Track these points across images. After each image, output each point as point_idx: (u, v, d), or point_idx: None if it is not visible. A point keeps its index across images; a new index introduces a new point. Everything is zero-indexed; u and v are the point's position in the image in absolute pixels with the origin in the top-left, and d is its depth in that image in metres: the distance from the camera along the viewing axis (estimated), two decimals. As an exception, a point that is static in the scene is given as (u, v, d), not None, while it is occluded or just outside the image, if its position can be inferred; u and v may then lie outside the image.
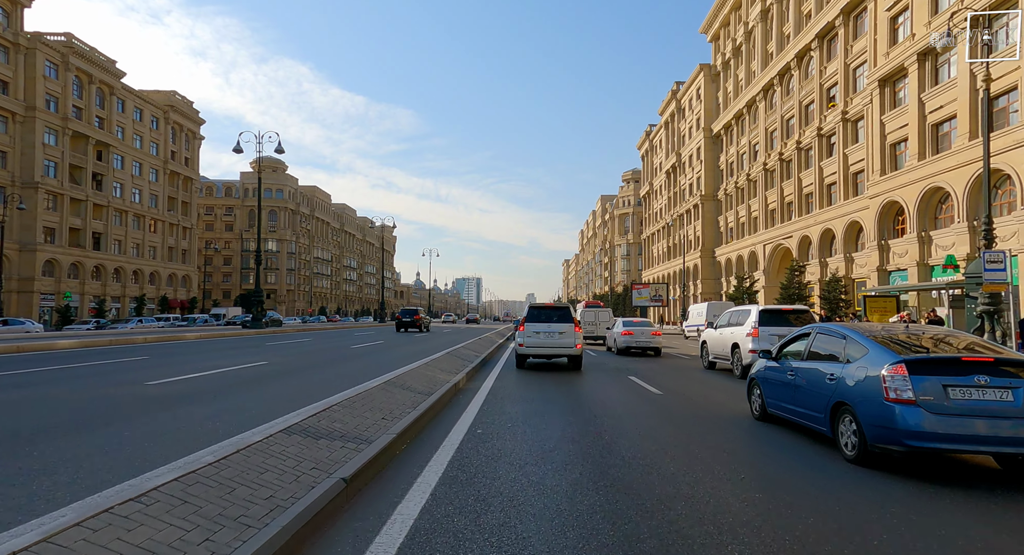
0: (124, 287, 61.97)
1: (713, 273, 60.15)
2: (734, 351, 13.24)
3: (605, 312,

--

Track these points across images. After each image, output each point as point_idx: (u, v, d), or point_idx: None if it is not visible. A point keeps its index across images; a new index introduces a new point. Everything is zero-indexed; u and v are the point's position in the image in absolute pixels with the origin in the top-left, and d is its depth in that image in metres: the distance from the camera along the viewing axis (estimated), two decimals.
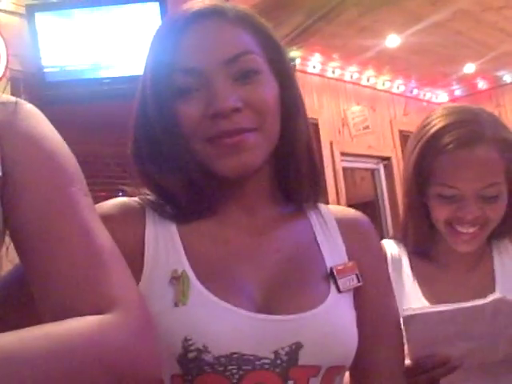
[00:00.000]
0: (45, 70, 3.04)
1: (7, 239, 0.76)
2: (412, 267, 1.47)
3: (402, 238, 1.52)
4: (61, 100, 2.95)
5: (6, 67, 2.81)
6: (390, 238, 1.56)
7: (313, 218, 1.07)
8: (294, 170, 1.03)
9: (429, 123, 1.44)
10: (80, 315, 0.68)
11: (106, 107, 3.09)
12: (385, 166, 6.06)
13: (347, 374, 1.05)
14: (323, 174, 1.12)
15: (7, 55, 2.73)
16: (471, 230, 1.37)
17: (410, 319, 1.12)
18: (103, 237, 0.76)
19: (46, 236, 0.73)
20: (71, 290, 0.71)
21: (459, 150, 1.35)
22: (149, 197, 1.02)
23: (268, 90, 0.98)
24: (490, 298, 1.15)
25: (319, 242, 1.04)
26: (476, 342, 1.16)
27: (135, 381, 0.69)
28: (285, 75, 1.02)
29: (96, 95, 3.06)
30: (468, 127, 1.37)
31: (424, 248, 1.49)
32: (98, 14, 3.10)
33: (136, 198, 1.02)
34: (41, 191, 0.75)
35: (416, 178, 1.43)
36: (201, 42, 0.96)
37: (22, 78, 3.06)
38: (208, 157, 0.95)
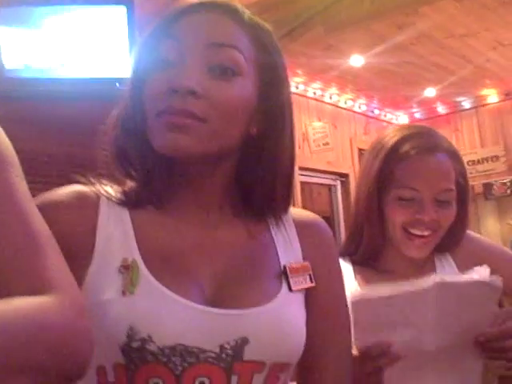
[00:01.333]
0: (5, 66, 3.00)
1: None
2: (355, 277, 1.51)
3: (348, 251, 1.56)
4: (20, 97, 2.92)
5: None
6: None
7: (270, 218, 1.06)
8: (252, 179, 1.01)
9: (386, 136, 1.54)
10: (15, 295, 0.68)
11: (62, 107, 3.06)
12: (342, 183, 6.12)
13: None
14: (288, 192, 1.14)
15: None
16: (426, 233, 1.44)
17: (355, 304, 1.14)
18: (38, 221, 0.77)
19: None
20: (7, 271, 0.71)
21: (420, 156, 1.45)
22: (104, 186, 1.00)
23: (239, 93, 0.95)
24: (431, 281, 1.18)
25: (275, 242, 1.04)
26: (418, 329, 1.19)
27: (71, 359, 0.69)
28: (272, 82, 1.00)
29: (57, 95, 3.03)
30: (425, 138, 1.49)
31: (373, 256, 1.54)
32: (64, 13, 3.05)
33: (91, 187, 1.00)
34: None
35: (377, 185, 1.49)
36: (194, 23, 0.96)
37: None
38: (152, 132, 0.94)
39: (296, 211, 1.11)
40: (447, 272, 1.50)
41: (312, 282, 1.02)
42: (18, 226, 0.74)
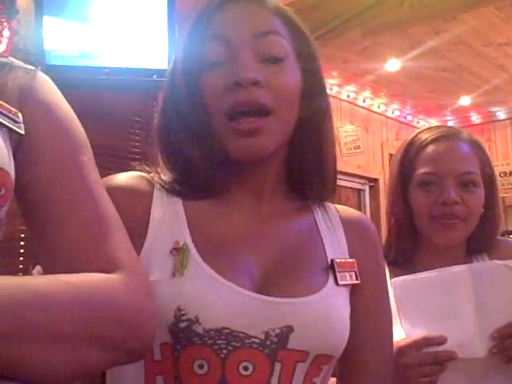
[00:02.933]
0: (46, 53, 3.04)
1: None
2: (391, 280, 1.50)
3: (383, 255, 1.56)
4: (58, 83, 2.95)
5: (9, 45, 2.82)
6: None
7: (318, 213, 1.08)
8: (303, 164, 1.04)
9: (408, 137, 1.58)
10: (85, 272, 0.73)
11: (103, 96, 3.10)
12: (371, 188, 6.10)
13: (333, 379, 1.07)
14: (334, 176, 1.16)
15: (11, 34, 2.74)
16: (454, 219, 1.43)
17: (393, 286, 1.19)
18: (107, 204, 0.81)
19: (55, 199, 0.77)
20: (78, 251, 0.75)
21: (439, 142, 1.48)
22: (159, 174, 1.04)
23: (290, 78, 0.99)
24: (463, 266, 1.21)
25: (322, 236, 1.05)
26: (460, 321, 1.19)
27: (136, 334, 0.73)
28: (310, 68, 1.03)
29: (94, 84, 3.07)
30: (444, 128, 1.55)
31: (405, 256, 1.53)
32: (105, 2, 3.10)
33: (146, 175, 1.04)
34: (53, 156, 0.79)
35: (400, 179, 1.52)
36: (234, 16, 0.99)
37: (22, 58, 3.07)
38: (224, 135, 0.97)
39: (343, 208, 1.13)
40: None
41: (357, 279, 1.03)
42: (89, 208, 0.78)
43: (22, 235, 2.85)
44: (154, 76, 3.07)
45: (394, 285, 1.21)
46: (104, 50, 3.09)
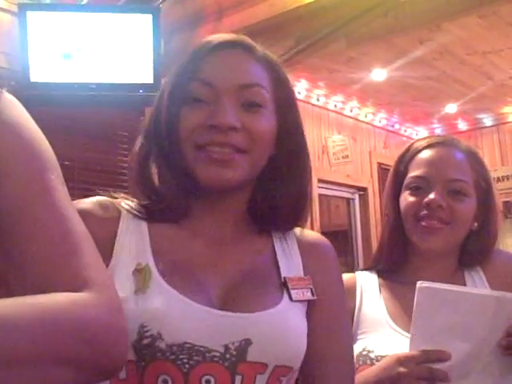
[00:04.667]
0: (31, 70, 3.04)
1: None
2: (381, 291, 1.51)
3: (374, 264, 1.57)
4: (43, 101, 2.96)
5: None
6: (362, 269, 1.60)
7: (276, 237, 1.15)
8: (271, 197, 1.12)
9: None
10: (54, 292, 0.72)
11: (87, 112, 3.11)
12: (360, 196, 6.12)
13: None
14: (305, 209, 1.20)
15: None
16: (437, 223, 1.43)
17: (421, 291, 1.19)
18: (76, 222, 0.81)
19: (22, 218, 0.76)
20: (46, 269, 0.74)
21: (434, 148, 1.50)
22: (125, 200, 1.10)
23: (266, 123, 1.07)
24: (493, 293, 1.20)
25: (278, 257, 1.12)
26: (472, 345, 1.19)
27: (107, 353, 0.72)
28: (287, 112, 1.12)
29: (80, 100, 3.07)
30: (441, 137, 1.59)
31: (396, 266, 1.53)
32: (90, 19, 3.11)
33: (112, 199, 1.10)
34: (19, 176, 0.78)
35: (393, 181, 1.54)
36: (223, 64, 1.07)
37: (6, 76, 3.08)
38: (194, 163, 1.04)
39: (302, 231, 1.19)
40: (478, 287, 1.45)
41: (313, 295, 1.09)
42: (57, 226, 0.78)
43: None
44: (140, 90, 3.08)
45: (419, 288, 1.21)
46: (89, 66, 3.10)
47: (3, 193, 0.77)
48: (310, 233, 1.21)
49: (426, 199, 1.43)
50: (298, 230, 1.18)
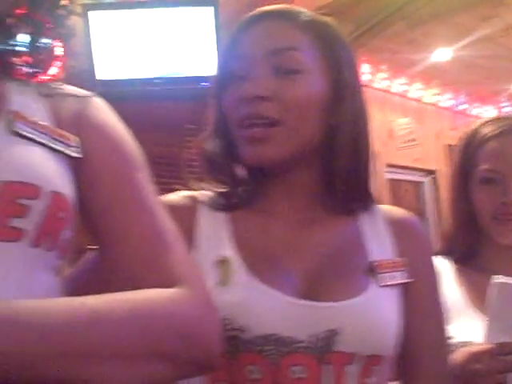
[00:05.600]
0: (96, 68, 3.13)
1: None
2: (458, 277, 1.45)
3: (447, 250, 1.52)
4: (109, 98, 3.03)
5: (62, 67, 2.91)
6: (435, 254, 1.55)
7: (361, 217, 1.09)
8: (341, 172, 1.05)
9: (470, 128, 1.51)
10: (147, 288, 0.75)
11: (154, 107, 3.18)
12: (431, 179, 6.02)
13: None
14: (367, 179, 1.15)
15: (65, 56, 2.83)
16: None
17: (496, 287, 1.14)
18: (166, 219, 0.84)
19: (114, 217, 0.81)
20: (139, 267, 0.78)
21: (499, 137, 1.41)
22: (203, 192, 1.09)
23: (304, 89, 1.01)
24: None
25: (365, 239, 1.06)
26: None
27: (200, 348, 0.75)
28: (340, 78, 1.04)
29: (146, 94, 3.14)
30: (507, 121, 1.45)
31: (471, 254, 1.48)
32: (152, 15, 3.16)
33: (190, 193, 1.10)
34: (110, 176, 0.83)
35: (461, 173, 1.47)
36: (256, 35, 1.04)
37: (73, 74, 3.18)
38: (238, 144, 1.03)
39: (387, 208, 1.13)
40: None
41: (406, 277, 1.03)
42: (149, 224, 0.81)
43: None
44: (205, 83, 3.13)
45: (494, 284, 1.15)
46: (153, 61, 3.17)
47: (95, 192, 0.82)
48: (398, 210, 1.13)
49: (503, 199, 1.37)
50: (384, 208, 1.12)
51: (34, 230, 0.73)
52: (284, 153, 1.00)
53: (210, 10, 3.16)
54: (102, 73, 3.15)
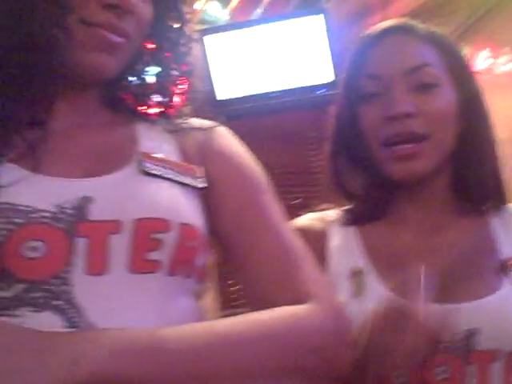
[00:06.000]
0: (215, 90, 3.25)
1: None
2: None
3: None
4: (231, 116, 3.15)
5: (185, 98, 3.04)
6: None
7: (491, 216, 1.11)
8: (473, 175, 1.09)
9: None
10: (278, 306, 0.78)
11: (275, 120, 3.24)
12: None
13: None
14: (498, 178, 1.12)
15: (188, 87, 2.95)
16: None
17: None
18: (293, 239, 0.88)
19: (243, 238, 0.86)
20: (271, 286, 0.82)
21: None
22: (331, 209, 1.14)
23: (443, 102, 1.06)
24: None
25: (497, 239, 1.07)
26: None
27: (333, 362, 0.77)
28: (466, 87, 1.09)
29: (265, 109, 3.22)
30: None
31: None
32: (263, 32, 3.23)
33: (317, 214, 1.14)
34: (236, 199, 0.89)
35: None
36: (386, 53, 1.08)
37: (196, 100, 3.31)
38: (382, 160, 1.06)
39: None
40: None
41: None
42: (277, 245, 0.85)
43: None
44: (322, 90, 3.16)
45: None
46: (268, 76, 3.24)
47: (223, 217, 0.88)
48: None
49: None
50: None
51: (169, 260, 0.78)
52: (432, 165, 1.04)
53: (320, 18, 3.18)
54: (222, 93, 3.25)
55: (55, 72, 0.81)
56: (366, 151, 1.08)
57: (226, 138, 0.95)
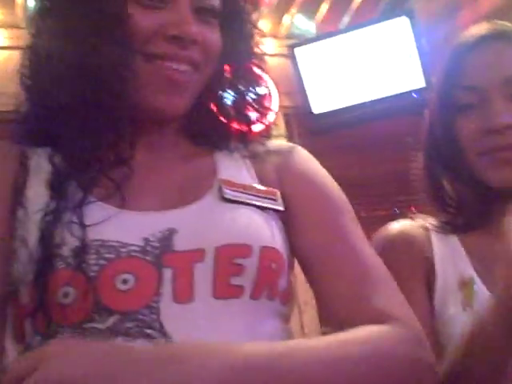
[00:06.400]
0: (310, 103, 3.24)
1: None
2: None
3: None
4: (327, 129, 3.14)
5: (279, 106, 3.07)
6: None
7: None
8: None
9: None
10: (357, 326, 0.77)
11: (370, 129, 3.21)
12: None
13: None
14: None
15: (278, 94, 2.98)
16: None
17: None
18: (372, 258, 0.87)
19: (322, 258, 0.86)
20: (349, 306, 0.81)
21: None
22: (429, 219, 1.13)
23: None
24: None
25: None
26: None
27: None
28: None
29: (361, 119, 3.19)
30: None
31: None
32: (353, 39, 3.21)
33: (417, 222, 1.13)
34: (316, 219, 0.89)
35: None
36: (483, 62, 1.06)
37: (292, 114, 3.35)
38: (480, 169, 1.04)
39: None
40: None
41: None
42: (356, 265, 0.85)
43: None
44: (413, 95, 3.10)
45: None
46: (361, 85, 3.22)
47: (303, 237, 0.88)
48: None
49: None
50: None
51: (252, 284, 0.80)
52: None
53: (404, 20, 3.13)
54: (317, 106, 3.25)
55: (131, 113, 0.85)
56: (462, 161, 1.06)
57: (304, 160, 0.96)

...

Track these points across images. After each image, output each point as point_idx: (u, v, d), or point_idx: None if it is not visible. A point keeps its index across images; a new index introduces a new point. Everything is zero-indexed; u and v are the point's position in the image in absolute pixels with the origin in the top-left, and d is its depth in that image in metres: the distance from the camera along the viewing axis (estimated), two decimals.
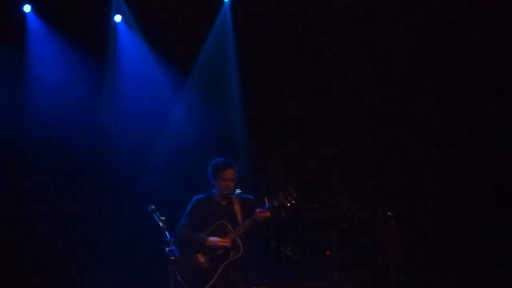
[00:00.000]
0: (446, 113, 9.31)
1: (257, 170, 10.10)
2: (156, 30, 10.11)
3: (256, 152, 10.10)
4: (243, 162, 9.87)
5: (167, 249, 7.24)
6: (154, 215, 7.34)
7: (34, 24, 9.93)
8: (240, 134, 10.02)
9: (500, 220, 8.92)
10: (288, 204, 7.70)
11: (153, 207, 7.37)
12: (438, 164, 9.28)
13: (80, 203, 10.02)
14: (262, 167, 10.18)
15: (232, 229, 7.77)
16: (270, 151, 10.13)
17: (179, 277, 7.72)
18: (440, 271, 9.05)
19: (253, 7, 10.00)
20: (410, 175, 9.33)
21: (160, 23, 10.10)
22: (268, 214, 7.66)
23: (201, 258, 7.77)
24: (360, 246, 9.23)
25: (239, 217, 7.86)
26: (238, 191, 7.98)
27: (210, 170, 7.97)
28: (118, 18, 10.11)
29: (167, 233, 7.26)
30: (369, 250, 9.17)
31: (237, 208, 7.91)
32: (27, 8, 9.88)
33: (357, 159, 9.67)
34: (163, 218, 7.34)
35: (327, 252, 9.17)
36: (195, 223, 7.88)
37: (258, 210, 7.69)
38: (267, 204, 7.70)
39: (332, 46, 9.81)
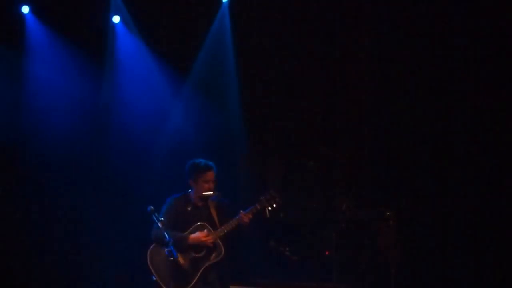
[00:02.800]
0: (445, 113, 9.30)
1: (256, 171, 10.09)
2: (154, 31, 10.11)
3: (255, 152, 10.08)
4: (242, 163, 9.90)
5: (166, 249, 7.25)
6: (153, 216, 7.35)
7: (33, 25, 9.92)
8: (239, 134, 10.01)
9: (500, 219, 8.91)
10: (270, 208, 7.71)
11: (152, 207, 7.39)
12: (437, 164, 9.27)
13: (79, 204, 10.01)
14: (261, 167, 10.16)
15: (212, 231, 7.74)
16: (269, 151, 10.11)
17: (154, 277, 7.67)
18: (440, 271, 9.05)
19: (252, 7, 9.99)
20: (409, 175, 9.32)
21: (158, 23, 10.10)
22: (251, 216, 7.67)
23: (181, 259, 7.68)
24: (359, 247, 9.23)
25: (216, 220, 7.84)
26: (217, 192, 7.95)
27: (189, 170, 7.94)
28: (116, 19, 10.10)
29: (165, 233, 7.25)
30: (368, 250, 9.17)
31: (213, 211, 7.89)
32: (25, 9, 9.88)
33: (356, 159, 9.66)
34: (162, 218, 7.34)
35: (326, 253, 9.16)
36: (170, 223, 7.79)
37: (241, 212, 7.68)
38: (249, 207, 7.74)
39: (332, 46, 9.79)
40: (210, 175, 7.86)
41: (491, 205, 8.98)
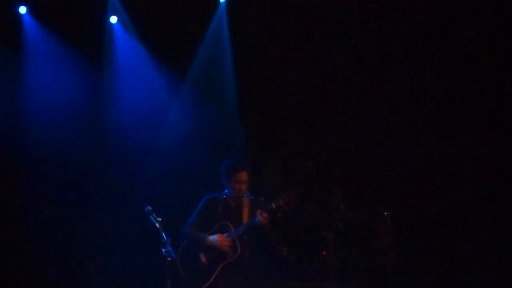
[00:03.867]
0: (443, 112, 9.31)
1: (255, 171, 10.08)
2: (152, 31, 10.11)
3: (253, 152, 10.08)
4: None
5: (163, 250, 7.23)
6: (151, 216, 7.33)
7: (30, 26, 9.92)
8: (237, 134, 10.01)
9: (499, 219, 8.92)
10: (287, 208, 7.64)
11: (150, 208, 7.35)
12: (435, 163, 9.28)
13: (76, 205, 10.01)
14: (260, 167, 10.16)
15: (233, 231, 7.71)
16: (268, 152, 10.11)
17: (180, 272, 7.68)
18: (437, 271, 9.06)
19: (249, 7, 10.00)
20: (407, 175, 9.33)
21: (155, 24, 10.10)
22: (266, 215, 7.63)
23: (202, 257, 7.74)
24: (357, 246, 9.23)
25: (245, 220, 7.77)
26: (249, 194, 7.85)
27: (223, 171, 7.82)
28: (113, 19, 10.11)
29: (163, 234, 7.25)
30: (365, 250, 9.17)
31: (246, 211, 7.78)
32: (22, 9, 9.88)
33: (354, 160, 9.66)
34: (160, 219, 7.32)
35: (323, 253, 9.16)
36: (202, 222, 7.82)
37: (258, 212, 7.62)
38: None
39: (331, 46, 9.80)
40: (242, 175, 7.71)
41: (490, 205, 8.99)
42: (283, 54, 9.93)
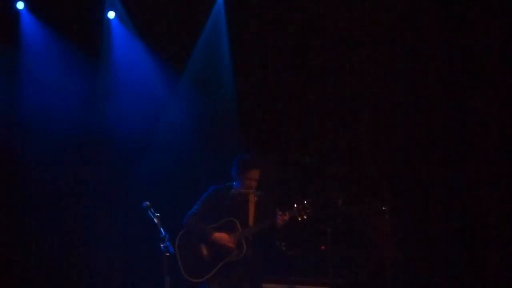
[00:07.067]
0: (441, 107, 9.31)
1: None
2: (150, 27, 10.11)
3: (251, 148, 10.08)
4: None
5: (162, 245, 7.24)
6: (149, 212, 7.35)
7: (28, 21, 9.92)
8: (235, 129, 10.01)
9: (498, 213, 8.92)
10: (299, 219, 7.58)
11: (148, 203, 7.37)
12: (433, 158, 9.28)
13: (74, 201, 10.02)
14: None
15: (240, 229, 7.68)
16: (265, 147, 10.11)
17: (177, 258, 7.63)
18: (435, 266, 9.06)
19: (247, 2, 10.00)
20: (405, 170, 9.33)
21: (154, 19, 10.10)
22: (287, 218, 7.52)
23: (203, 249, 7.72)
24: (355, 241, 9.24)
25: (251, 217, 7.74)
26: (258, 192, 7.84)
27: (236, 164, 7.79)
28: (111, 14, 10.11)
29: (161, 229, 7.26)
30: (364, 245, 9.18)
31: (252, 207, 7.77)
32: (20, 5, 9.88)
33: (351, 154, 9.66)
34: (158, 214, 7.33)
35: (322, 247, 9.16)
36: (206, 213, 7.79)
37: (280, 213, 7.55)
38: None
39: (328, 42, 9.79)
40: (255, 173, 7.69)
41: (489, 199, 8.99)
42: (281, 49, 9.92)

Exercise aim: Copy only this from above: the line containing "6: (390, 238, 1.56)", the line containing "41: (312, 282, 1.02)", and all lines between, printed exactly. Leave out the pictures.

Exercise solution:
6: (390, 238, 1.56)
7: (313, 218, 1.07)
8: (294, 170, 1.03)
9: (429, 123, 1.44)
10: (80, 315, 0.68)
11: (106, 107, 3.09)
12: (385, 166, 6.06)
13: (347, 374, 1.05)
14: (323, 174, 1.12)
15: (7, 55, 2.73)
16: (471, 230, 1.37)
17: (410, 319, 1.12)
18: (103, 237, 0.76)
19: (46, 236, 0.73)
20: (71, 290, 0.71)
21: (459, 150, 1.35)
22: (149, 197, 1.02)
23: (268, 90, 0.98)
24: (490, 298, 1.15)
25: (319, 242, 1.04)
26: (476, 342, 1.16)
27: (135, 381, 0.69)
28: (285, 75, 1.02)
29: (96, 95, 3.06)
30: (468, 127, 1.37)
31: (424, 248, 1.49)
32: (98, 14, 3.10)
33: (136, 198, 1.02)
34: (41, 191, 0.75)
35: (416, 178, 1.43)
36: (201, 42, 0.96)
37: (22, 78, 3.06)
38: (208, 157, 0.95)
[00:01.333]
0: (5, 66, 3.00)
1: None
2: (355, 277, 1.51)
3: (348, 251, 1.56)
4: (20, 97, 2.92)
5: None
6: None
7: (270, 218, 1.06)
8: (252, 179, 1.01)
9: (386, 136, 1.54)
10: (15, 295, 0.68)
11: (62, 107, 3.06)
12: (342, 183, 6.12)
13: None
14: (288, 192, 1.14)
15: None
16: (426, 233, 1.44)
17: (355, 304, 1.14)
18: (38, 221, 0.77)
19: None
20: (7, 271, 0.71)
21: (420, 156, 1.45)
22: (104, 186, 1.00)
23: (239, 93, 0.95)
24: (431, 281, 1.18)
25: (275, 242, 1.04)
26: (418, 329, 1.19)
27: (71, 359, 0.69)
28: (272, 82, 1.00)
29: (57, 95, 3.03)
30: (425, 138, 1.49)
31: (373, 256, 1.54)
32: (64, 13, 3.05)
33: (91, 187, 1.00)
34: None
35: (377, 185, 1.49)
36: (194, 23, 0.96)
37: None
38: (152, 132, 0.94)
39: (296, 211, 1.11)
40: (447, 272, 1.50)
41: (312, 282, 1.02)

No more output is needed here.